--- THE DATA ---

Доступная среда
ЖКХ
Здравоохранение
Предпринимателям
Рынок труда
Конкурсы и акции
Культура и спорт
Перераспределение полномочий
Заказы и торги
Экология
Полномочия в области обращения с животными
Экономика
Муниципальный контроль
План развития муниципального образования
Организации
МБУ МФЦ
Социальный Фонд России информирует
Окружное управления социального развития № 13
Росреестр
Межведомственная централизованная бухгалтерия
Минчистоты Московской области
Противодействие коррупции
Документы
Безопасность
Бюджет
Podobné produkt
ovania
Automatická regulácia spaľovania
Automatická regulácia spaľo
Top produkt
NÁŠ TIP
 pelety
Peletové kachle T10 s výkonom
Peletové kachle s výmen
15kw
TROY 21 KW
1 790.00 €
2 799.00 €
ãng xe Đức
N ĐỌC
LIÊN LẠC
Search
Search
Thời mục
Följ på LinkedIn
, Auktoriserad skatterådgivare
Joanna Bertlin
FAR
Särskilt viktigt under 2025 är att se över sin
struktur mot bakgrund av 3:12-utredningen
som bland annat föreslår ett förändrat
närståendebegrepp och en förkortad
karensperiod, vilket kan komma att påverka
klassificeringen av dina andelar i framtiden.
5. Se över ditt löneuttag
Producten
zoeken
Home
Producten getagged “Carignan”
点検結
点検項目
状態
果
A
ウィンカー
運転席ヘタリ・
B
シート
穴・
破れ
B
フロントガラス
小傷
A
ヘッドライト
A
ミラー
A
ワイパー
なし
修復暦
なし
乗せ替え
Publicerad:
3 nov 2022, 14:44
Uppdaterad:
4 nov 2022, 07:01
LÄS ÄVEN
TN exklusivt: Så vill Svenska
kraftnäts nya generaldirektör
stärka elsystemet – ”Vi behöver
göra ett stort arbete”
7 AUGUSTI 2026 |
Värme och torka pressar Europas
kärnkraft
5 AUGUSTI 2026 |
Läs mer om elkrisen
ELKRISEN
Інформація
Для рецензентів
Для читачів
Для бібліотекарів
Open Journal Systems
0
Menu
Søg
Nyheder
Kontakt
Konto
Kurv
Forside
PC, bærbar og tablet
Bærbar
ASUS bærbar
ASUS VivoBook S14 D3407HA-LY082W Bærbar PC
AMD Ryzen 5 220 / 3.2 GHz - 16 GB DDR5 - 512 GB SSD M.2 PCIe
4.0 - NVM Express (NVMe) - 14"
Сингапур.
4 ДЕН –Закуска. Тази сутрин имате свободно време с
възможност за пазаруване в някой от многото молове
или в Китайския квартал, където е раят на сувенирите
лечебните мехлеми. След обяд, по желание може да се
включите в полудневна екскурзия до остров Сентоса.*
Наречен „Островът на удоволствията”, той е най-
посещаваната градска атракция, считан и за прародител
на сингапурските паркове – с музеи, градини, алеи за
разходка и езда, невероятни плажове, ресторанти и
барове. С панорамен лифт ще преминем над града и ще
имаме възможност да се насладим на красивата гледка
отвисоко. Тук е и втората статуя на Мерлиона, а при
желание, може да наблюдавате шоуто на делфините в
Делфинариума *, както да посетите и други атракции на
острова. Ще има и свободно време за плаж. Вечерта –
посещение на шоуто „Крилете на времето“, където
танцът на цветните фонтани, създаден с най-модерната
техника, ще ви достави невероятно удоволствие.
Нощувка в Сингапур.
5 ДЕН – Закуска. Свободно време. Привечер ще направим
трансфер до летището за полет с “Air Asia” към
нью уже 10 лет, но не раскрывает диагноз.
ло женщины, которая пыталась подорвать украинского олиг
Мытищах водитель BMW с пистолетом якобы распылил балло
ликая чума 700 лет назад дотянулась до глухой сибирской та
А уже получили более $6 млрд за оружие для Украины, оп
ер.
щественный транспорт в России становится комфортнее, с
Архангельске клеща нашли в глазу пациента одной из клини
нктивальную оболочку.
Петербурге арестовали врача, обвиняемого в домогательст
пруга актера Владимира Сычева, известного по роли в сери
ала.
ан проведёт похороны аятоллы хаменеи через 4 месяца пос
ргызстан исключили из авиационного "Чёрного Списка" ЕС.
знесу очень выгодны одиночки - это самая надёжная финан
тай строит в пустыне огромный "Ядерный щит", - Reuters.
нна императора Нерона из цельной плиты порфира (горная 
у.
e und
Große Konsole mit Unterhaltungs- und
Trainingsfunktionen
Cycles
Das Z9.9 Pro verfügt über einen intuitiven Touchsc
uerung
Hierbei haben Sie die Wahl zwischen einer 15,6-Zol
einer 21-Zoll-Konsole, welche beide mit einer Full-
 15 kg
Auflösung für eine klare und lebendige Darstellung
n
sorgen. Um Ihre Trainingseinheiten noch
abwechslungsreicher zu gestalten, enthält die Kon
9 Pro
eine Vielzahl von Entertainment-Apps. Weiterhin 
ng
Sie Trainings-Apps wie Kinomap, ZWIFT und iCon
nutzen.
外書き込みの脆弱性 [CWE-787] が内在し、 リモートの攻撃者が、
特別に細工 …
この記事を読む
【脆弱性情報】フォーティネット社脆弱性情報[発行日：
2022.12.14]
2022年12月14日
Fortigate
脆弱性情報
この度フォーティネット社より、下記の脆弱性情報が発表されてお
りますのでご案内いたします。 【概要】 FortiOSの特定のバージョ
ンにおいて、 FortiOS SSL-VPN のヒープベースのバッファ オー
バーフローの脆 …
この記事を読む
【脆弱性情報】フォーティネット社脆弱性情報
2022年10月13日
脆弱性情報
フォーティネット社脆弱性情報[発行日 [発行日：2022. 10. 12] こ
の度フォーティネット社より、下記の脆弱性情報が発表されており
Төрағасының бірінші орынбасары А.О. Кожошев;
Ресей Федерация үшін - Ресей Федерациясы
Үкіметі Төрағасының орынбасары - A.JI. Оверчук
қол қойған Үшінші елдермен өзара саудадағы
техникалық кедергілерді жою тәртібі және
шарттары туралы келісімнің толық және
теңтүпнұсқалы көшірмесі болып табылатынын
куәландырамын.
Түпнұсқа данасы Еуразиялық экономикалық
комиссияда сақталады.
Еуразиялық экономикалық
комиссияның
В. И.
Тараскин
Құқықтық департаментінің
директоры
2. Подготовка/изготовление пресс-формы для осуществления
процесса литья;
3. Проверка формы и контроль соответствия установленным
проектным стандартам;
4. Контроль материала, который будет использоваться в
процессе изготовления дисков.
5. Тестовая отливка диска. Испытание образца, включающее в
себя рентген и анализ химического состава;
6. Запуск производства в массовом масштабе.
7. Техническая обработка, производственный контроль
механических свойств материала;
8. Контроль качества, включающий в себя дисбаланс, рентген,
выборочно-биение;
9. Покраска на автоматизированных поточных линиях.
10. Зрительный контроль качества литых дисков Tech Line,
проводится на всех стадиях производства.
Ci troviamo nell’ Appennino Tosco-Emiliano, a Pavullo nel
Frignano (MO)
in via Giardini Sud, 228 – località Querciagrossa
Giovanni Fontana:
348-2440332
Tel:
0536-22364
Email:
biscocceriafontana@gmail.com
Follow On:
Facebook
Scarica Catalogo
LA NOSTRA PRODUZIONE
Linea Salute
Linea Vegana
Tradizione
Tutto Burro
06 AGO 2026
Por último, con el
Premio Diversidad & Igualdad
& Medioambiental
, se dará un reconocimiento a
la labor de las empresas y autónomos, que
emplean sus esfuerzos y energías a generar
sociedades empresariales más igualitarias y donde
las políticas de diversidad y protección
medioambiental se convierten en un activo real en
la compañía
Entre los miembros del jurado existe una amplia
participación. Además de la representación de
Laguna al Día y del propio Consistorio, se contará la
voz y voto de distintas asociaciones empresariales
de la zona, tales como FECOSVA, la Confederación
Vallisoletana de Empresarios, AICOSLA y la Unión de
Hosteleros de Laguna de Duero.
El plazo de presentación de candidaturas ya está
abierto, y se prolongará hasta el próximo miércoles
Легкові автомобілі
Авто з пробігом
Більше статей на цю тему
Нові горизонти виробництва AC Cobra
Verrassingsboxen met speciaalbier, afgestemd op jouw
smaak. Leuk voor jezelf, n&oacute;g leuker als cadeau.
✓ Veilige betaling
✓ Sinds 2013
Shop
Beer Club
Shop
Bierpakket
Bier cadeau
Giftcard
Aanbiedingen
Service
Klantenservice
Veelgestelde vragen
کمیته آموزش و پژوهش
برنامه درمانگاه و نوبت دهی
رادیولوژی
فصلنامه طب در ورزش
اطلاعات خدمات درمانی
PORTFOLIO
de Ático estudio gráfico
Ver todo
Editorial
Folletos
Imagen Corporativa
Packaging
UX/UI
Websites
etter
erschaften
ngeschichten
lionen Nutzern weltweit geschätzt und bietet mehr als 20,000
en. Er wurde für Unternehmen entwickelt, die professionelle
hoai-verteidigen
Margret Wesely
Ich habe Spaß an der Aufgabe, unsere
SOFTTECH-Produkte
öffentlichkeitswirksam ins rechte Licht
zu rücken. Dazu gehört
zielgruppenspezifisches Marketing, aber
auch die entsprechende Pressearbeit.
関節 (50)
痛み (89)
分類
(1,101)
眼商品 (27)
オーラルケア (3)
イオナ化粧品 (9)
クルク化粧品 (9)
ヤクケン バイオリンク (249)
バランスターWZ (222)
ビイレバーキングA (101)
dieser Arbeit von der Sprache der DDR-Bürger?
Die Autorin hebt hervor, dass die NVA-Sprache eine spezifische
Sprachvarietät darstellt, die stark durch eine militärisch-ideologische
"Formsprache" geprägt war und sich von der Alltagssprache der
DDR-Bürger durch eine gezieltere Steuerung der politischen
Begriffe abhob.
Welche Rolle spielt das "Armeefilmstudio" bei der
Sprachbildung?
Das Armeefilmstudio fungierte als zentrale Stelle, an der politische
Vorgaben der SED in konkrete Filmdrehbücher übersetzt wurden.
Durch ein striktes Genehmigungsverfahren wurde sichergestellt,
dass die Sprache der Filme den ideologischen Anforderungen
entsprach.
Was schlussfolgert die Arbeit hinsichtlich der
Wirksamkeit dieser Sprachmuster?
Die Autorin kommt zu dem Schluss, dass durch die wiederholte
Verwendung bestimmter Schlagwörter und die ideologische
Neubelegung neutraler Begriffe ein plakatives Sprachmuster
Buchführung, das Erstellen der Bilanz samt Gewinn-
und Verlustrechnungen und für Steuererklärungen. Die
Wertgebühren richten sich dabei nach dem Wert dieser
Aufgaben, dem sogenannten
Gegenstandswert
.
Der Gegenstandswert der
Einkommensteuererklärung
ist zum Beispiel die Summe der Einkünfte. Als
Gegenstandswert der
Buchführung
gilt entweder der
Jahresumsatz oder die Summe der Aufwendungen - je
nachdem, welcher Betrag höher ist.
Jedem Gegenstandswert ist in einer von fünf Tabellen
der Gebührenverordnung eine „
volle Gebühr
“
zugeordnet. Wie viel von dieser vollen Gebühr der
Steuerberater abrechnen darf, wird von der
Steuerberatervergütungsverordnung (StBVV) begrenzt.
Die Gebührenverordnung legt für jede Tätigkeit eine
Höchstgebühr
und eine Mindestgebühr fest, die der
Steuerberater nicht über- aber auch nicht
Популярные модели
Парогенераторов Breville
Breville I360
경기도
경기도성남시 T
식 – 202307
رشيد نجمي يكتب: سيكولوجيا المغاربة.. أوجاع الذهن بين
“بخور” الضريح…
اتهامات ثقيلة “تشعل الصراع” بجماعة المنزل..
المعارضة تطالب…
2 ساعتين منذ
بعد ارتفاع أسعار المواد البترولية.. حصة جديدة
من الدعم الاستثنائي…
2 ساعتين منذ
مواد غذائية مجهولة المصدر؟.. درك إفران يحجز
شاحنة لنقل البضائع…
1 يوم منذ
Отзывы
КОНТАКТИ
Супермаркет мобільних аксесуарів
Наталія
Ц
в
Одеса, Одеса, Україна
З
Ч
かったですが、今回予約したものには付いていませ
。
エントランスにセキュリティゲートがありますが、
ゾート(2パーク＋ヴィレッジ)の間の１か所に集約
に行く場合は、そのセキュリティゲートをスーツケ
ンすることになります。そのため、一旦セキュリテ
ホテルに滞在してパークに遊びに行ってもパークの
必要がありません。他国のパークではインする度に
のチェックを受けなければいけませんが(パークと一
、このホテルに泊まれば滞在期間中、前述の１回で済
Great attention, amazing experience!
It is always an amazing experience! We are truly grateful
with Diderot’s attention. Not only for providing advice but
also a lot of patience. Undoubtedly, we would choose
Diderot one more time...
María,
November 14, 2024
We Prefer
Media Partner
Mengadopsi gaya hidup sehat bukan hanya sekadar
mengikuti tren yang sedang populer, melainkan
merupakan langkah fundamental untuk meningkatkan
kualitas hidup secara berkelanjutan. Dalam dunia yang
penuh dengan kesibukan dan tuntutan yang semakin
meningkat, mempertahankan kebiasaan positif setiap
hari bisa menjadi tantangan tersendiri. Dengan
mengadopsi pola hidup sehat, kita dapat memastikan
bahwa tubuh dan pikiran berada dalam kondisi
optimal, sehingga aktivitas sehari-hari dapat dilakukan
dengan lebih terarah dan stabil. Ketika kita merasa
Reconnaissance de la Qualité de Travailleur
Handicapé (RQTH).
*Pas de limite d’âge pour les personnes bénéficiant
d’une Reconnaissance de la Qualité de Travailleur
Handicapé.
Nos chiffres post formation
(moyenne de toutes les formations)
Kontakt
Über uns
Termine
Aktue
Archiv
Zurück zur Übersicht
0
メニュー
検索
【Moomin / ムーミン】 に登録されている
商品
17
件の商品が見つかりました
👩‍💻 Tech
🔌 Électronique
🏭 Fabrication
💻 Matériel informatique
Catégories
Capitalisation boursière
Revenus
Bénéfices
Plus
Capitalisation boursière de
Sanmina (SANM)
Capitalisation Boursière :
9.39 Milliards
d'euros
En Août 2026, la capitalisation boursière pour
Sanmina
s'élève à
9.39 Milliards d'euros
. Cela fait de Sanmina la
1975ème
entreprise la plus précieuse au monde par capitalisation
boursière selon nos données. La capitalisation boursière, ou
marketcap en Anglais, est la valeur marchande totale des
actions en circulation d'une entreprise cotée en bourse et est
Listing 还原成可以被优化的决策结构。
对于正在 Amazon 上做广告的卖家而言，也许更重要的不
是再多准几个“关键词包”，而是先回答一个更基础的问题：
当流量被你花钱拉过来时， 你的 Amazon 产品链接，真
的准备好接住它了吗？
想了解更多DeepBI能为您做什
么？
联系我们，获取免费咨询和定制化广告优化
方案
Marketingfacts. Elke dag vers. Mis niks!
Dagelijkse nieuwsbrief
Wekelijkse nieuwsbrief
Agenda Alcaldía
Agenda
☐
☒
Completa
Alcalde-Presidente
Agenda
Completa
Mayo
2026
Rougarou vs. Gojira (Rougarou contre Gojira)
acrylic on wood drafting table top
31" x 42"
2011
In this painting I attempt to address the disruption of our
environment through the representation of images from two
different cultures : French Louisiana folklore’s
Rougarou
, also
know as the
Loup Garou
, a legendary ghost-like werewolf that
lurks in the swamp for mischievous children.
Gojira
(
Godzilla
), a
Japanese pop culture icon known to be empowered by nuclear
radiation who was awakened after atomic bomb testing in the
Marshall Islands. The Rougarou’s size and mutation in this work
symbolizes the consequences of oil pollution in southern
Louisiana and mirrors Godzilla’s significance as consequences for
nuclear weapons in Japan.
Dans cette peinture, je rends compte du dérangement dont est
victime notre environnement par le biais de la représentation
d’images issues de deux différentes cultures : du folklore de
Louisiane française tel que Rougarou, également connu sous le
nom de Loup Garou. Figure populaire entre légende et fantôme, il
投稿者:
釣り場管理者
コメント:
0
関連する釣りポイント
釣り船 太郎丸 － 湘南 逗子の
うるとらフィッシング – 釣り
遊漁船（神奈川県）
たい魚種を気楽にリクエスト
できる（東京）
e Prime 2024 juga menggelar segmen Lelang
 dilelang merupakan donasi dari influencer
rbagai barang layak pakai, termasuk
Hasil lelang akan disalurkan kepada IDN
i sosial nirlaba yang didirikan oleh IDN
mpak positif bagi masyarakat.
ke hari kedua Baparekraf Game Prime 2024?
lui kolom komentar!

---

Reproduce the records verbatim, starting at their first line and ending at the line that contains "5 AUGUSTI 2026 |", with that line included.

Доступная среда
ЖКХ
Здравоохранение
Предпринимателям
Рынок труда
Конкурсы и акции
Культура и спорт
Перераспределение полномочий
Заказы и торги
Экология
Полномочия в области обращения с животными
Экономика
Муниципальный контроль
План развития муниципального образования
Организации
МБУ МФЦ
Социальный Фонд России информирует
Окружное управления социального развития № 13
Росреестр
Межведомственная централизованная бухгалтерия
Минчистоты Московской области
Противодействие коррупции
Документы
Безопасность
Бюджет
Podobné produkt
ovania
Automatická regulácia spaľovania
Automatická regulácia spaľo
Top produkt
NÁŠ TIP
 pelety
Peletové kachle T10 s výkonom
Peletové kachle s výmen
15kw
TROY 21 KW
1 790.00 €
2 799.00 €
ãng xe Đức
N ĐỌC
LIÊN LẠC
Search
Search
Thời mục
Följ på LinkedIn
, Auktoriserad skatterådgivare
Joanna Bertlin
FAR
Särskilt viktigt under 2025 är att se över sin
struktur mot bakgrund av 3:12-utredningen
som bland annat föreslår ett förändrat
närståendebegrepp och en förkortad
karensperiod, vilket kan komma att påverka
klassificeringen av dina andelar i framtiden.
5. Se över ditt löneuttag
Producten
zoeken
Home
Producten getagged “Carignan”
点検結
点検項目
状態
果
A
ウィンカー
運転席ヘタリ・
B
シート
穴・
破れ
B
フロントガラス
小傷
A
ヘッドライト
A
ミラー
A
ワイパー
なし
修復暦
なし
乗せ替え
Publicerad:
3 nov 2022, 14:44
Uppdaterad:
4 nov 2022, 07:01
LÄS ÄVEN
TN exklusivt: Så vill Svenska
kraftnäts nya generaldirektör
stärka elsystemet – ”Vi behöver
göra ett stort arbete”
7 AUGUSTI 2026 |
Värme och torka pressar Europas
kärnkraft
5 AUGUSTI 2026 |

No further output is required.